This Momversation is a discussion about which is harder: being a mom or being a wife.
- Dooce, having experienced post-partum depression, says that marriage was much easier, and she shares many good reasons why. She votes for Motherhood as the more difficult.
- Finslippy says (among other things) that it’s easier to neglect marriage, making it the more difficult of the two.
- GirlsGoneChild, who experienced marriage and children in rapid fashion, also agrees that marriage is the more difficult.
Dooce got more than 700 comments on this and has shut them down. There are conversations going on at GirlsGoneChild and at Momversation, but I was wondering what my readers think about motherhood vs wifehood, either in the concrete (you are a parent) or in the abstract (you will one day be a parent, and you give your best guess as to which will be more difficult for you).

> **Task brief**
In the text on the Momversation discussion, how many comments did Dooce receive before shutting them down?

> **Data section**
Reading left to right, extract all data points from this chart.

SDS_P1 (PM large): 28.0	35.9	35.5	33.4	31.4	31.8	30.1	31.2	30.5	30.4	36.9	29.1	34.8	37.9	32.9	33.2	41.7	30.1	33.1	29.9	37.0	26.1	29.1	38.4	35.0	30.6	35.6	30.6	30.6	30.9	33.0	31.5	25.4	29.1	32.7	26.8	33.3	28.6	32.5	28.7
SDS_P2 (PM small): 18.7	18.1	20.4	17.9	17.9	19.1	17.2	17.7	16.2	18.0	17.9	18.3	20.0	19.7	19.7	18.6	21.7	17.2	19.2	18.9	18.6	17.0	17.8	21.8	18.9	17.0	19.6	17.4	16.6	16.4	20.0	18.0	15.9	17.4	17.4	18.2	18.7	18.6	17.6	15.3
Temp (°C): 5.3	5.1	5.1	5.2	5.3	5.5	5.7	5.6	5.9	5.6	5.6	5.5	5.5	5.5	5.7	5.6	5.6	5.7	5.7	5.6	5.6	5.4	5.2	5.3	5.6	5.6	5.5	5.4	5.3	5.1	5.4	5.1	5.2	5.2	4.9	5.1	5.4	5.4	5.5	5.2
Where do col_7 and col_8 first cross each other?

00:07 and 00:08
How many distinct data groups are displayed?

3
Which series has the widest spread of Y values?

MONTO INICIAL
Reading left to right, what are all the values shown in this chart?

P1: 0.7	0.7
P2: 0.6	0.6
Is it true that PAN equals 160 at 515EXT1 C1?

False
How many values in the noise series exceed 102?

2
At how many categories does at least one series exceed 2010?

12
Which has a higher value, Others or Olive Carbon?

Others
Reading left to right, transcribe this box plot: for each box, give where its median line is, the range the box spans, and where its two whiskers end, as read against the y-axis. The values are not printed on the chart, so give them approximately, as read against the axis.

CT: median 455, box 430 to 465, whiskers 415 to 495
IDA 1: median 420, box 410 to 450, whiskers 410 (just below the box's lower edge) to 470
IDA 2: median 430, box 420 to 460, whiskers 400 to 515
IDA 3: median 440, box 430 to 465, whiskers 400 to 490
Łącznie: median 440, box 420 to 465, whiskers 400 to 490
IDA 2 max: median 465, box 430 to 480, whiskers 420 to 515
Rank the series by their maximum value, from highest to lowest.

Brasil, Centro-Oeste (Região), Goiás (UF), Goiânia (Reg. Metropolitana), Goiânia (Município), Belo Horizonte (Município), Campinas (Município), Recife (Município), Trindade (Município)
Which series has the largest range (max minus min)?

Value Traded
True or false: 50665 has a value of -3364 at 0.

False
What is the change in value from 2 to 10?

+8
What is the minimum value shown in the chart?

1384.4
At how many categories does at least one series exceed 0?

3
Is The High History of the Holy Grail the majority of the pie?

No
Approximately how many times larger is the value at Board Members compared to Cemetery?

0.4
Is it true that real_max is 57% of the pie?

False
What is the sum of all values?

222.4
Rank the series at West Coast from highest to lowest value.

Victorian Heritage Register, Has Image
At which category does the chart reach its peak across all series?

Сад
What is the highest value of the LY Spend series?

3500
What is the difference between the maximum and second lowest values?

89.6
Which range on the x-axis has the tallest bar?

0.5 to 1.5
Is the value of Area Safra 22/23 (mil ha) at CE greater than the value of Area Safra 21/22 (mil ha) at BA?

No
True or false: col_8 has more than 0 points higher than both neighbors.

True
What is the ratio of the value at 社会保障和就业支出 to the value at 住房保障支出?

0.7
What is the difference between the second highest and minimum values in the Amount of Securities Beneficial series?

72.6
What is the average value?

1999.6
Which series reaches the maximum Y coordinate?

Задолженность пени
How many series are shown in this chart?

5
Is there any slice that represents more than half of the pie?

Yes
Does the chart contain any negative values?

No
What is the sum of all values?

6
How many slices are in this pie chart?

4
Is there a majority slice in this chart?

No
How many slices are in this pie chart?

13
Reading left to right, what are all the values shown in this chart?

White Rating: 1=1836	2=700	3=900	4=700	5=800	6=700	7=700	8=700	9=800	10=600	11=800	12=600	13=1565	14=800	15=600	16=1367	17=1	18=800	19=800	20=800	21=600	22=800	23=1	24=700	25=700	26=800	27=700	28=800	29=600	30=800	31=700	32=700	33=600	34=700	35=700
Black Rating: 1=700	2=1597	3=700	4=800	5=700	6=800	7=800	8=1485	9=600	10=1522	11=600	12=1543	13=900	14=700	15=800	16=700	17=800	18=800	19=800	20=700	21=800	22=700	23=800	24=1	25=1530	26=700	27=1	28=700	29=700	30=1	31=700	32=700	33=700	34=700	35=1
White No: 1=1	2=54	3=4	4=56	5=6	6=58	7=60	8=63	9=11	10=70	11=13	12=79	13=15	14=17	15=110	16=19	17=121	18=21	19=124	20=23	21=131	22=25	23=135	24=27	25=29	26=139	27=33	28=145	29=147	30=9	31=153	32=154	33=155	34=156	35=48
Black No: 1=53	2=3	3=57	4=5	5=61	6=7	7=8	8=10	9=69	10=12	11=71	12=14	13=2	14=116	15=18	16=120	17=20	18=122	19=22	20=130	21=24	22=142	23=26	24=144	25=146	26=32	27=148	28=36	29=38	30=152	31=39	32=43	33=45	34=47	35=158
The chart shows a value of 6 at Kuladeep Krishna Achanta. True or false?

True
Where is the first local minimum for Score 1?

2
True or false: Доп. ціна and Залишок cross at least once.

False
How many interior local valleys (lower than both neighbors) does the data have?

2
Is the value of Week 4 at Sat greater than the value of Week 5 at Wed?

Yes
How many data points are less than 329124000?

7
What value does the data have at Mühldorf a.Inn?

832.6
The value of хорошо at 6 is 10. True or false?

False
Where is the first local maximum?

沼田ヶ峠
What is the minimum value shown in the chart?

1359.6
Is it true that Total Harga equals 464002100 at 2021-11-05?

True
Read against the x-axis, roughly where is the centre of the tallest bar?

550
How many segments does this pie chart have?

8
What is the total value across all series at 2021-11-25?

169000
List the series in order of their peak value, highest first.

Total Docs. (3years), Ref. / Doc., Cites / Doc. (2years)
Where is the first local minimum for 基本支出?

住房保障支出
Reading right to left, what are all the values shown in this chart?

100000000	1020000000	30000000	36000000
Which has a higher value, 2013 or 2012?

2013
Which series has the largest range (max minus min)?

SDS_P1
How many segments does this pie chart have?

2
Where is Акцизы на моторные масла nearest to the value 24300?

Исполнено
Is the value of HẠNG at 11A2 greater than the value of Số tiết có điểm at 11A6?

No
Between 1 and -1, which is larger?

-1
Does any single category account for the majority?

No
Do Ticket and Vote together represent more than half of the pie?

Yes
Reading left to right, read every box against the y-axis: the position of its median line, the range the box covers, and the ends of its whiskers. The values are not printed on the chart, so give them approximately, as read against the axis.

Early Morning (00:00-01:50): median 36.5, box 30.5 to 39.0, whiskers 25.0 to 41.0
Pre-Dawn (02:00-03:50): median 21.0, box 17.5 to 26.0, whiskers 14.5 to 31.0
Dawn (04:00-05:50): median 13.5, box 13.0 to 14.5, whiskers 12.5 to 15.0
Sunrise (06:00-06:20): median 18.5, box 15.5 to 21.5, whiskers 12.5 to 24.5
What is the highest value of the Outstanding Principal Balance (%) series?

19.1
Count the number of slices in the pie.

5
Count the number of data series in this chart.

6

> **Solution for this exercise**
More than 700 comments.